Since May 1997 and the coming to power of reformists in Iran, Western countries and their mainstream media have refused to see anything else in Iran other than the symbiosis of the so-called reformers and hardliners within the regime of the Islamic Republic. The neoconservatives within the US Republican Party have been favouring those Iranian dissidents who dream of establishing a pro-Western government in exchange of the violent Western support for a “regime change” in Iran.
Now, the West as well as the whole Islamic regime in Iran are surprised by the speed with which mass protests have spread across dozens of Iranian cities within a few days. They would not have been surprised if they were not caught in wishful thinking for a long time. To speak in biblical categories, the writings on the wall were present during all these years.
The most recent protests in December 2017 and January 2018 were preceded by years and months of unrest among the Iranian working class and other social strata that were most badly hit by the economic crisis in Iran. It was this crisis that forced the Iranian leadership under Ayatollah Ali Khamanei – and not only the “reformist” president Rouhani – to accept the nuclear deal with the West, hoping that the end of the international sanctions against Iran would boost the country’s economy. Now we know that these hopes ended in disappointment. And the first to feel most of the pressure were those Iranians who bear the bulk of the burden: the poorest.
The result of the mass privatization measures implemented by all governments since the early 1990s has been the impoverishment of tens of millions of Iranians.
The promise to revive the economy through an agreement with the Western powers did not really persuade the Iranian working class and other social groups who suffered most precariously from neoliberal politics and economy.

SOURCE MATERIAL
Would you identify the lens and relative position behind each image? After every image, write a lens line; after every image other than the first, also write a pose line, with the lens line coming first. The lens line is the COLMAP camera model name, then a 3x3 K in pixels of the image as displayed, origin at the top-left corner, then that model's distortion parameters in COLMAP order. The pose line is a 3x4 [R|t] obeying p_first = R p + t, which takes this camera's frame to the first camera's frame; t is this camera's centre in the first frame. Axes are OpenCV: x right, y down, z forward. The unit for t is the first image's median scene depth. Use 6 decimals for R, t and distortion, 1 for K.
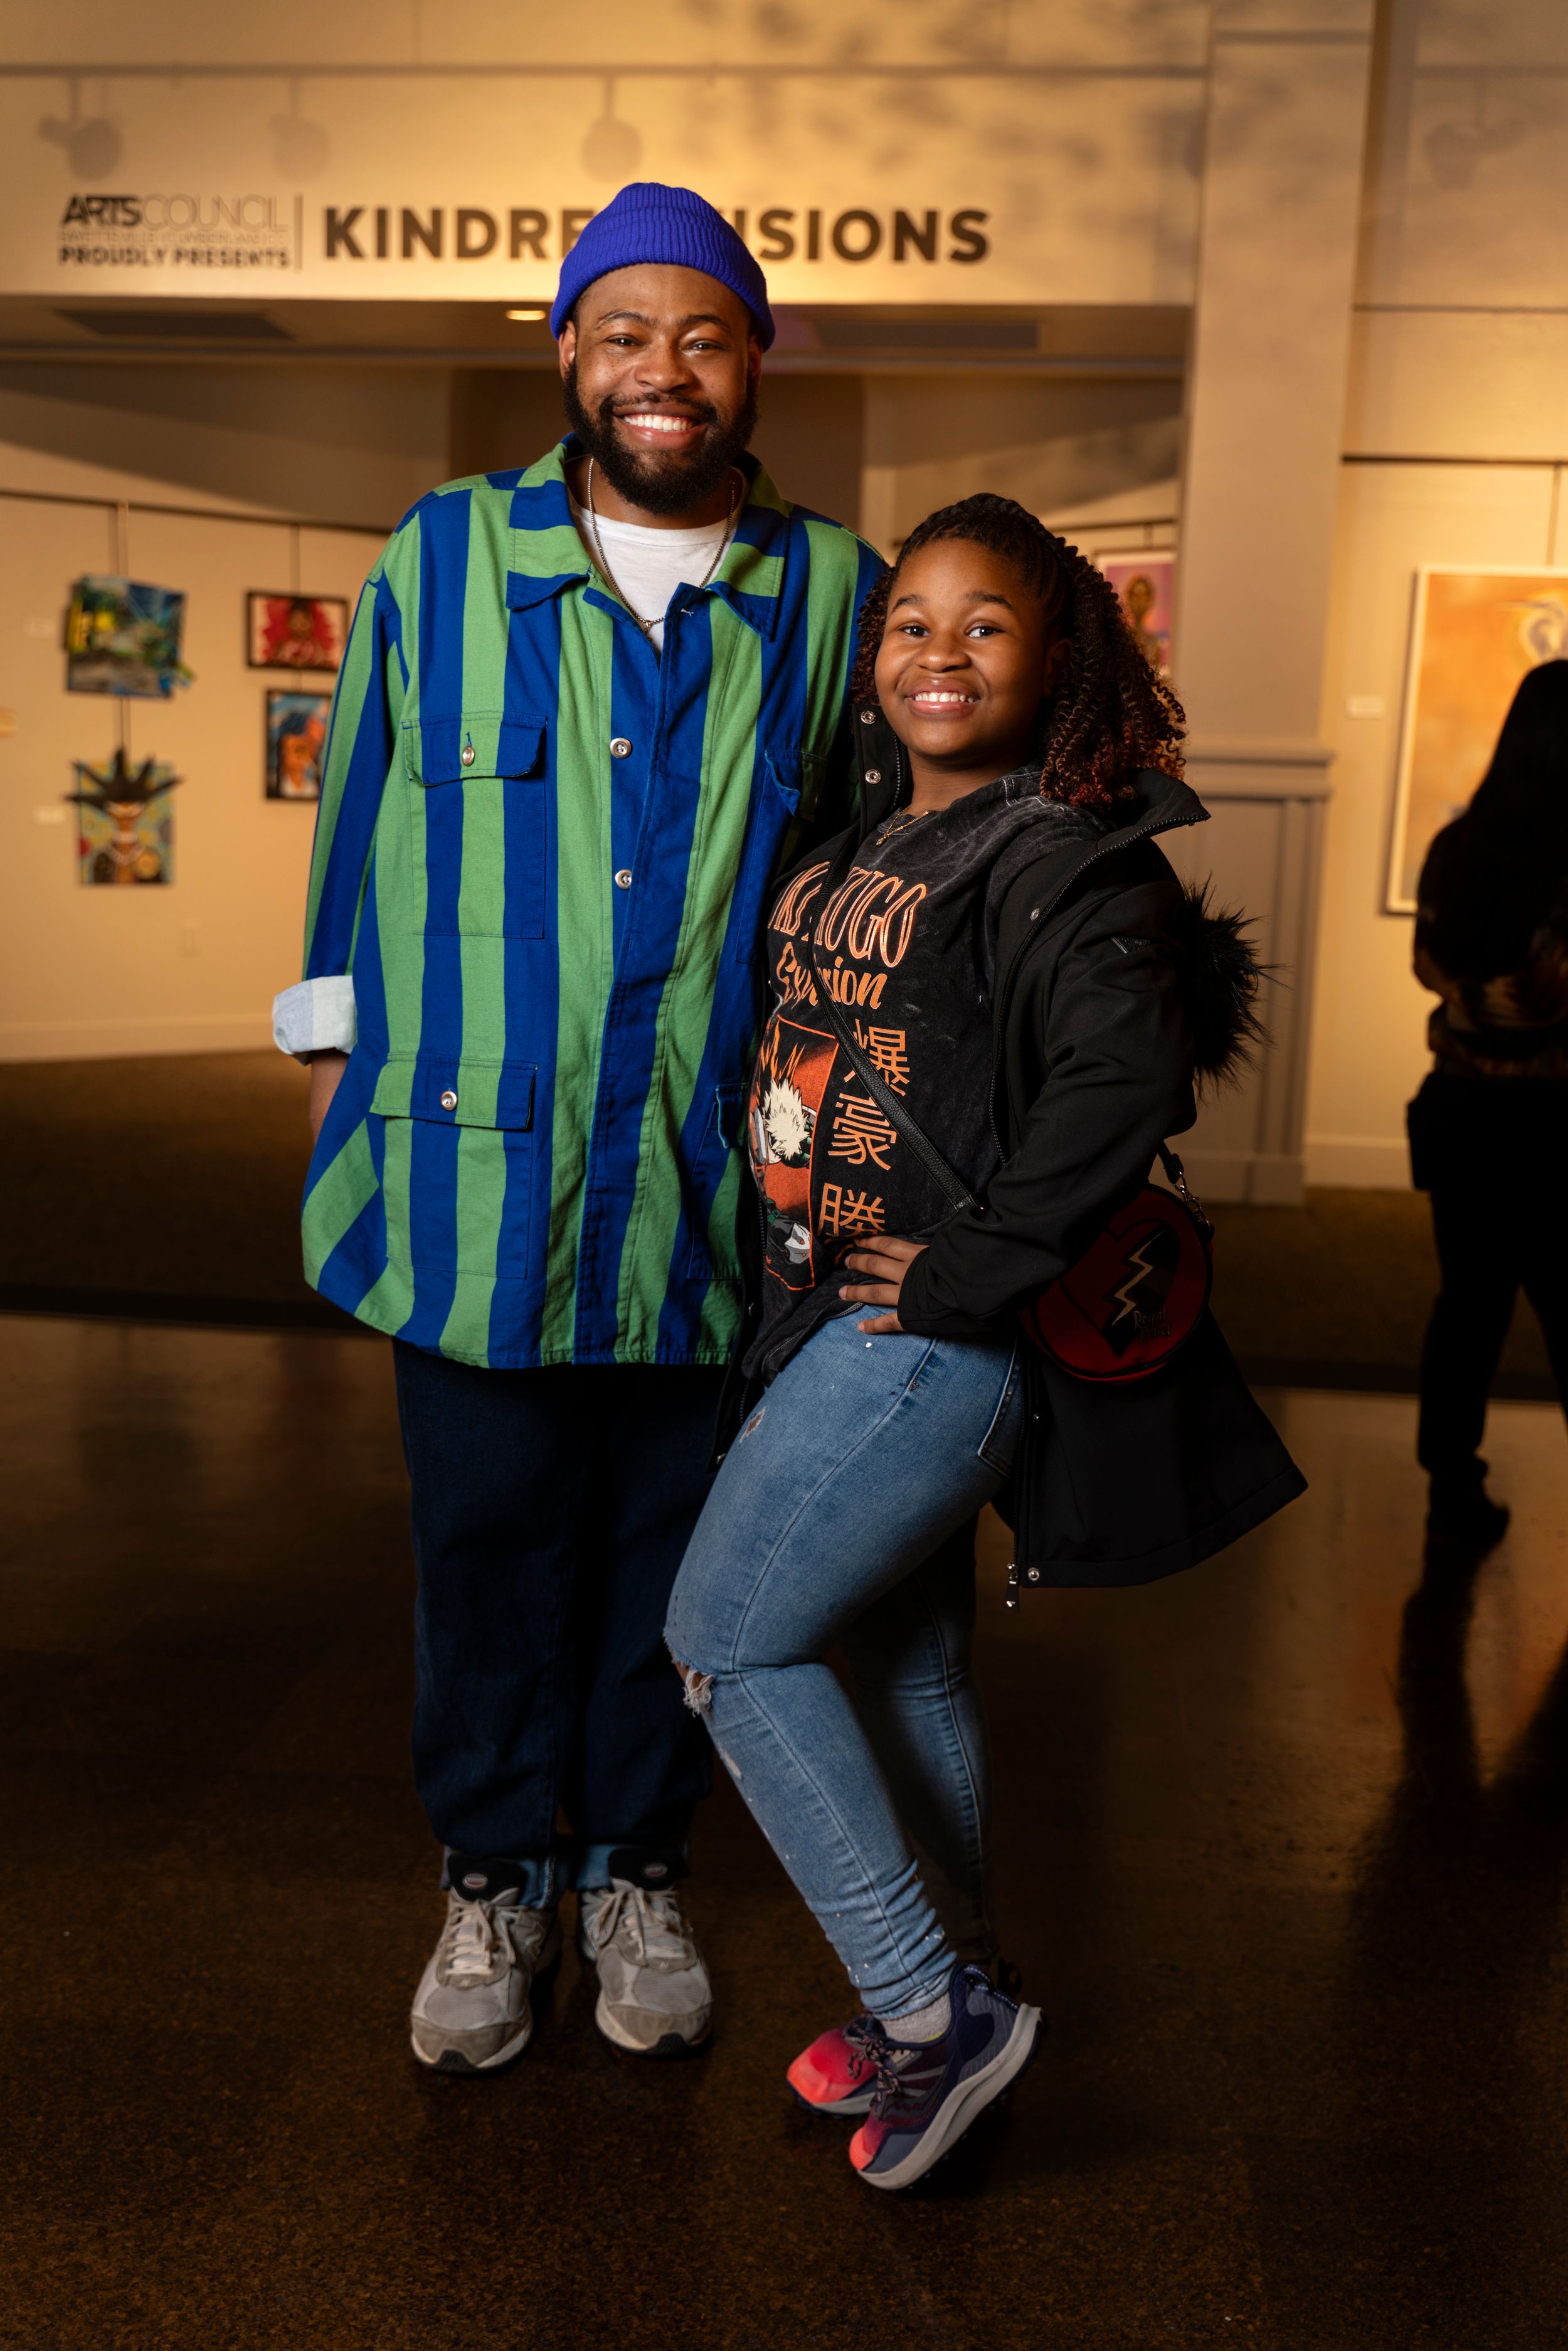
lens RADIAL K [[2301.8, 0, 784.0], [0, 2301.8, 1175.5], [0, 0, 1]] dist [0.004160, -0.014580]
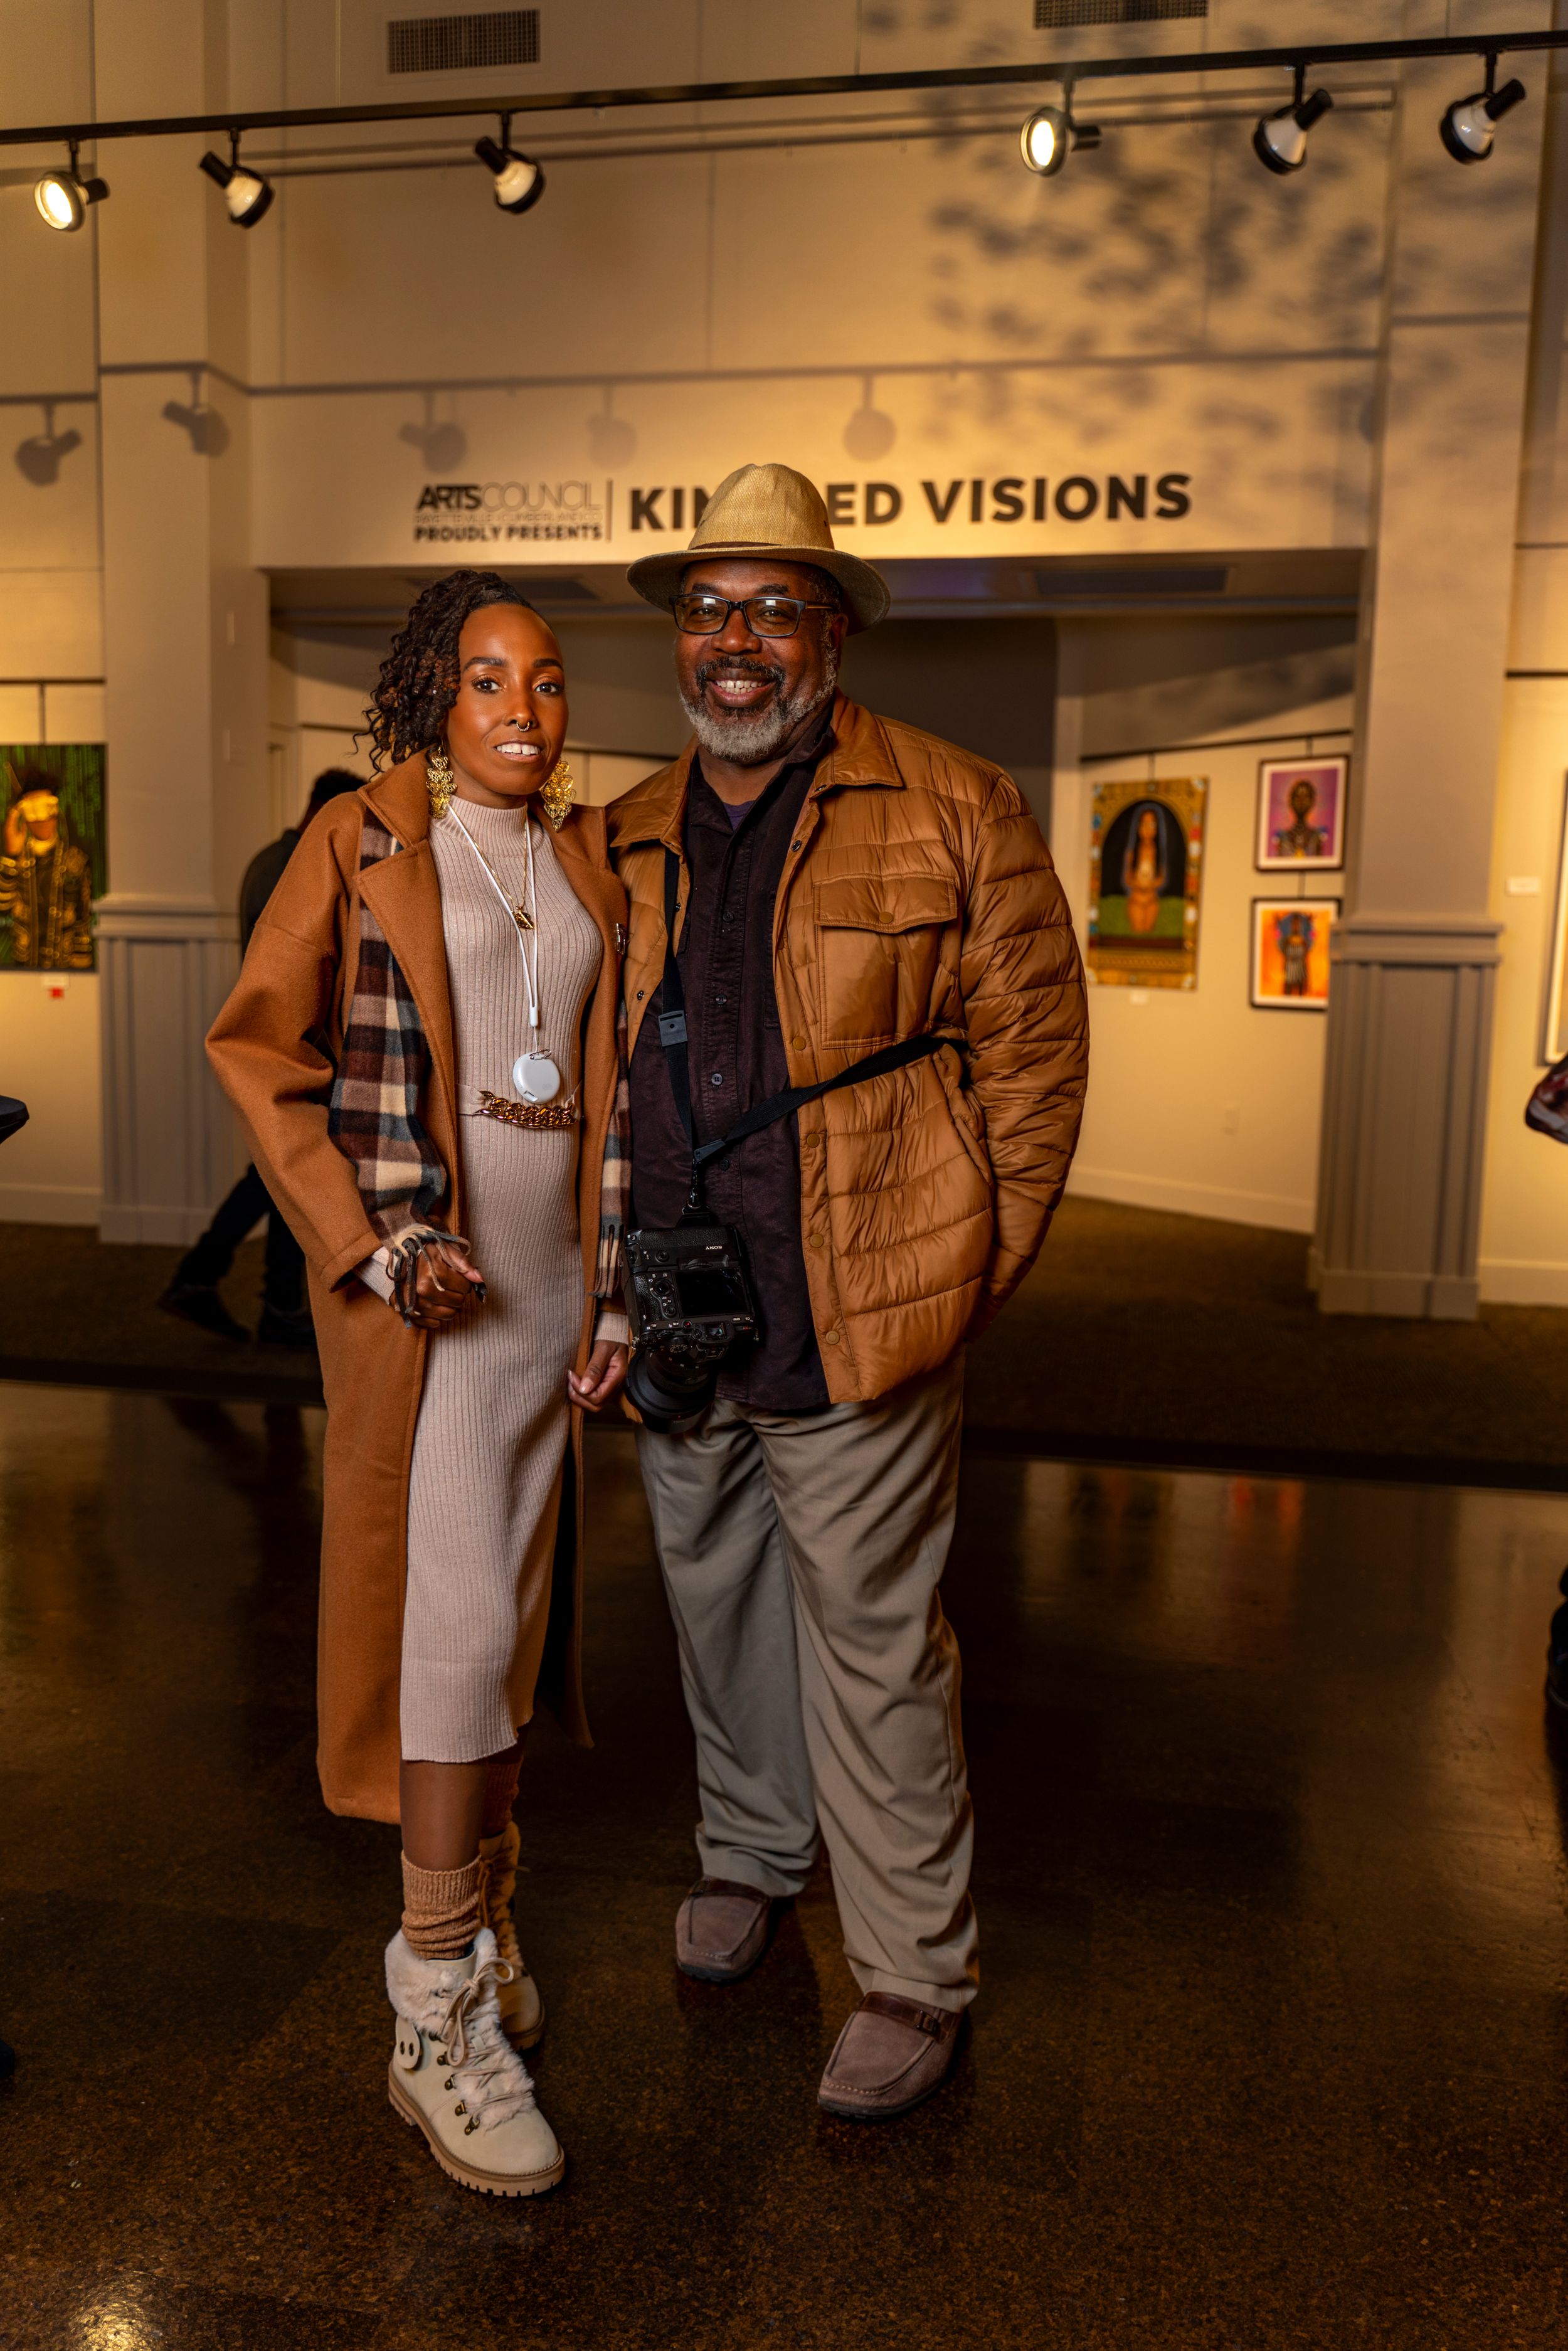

TASKS TO COMPLETE
1. Reproduce the passage on the Iran protests from "The most recent" up to and including "millions of Iranians.".
2. In the passage on the Iran protests, what does the text say resulted from the mass privatization measures carried out by all governments since the early 1990s?

RESPONSES
1.
The most recent protests in December 2017 and January 2018 were preceded by years and months of unrest among the Iranian working class and other social strata that were most badly hit by the economic crisis in Iran. It was this crisis that forced the Iranian leadership under Ayatollah Ali Khamanei – and not only the “reformist” president Rouhani – to accept the nuclear deal with the West, hoping that the end of the international sanctions against Iran would boost the country’s economy. Now we know that these hopes ended in disappointment. And the first to feel most of the pressure were those Iranians who bear the bulk of the burden: the poorest.
The result of the mass privatization measures implemented by all governments since the early 1990s has been the impoverishment of tens of millions of Iranians.

2. The impoverishment of tens of millions of Iranians.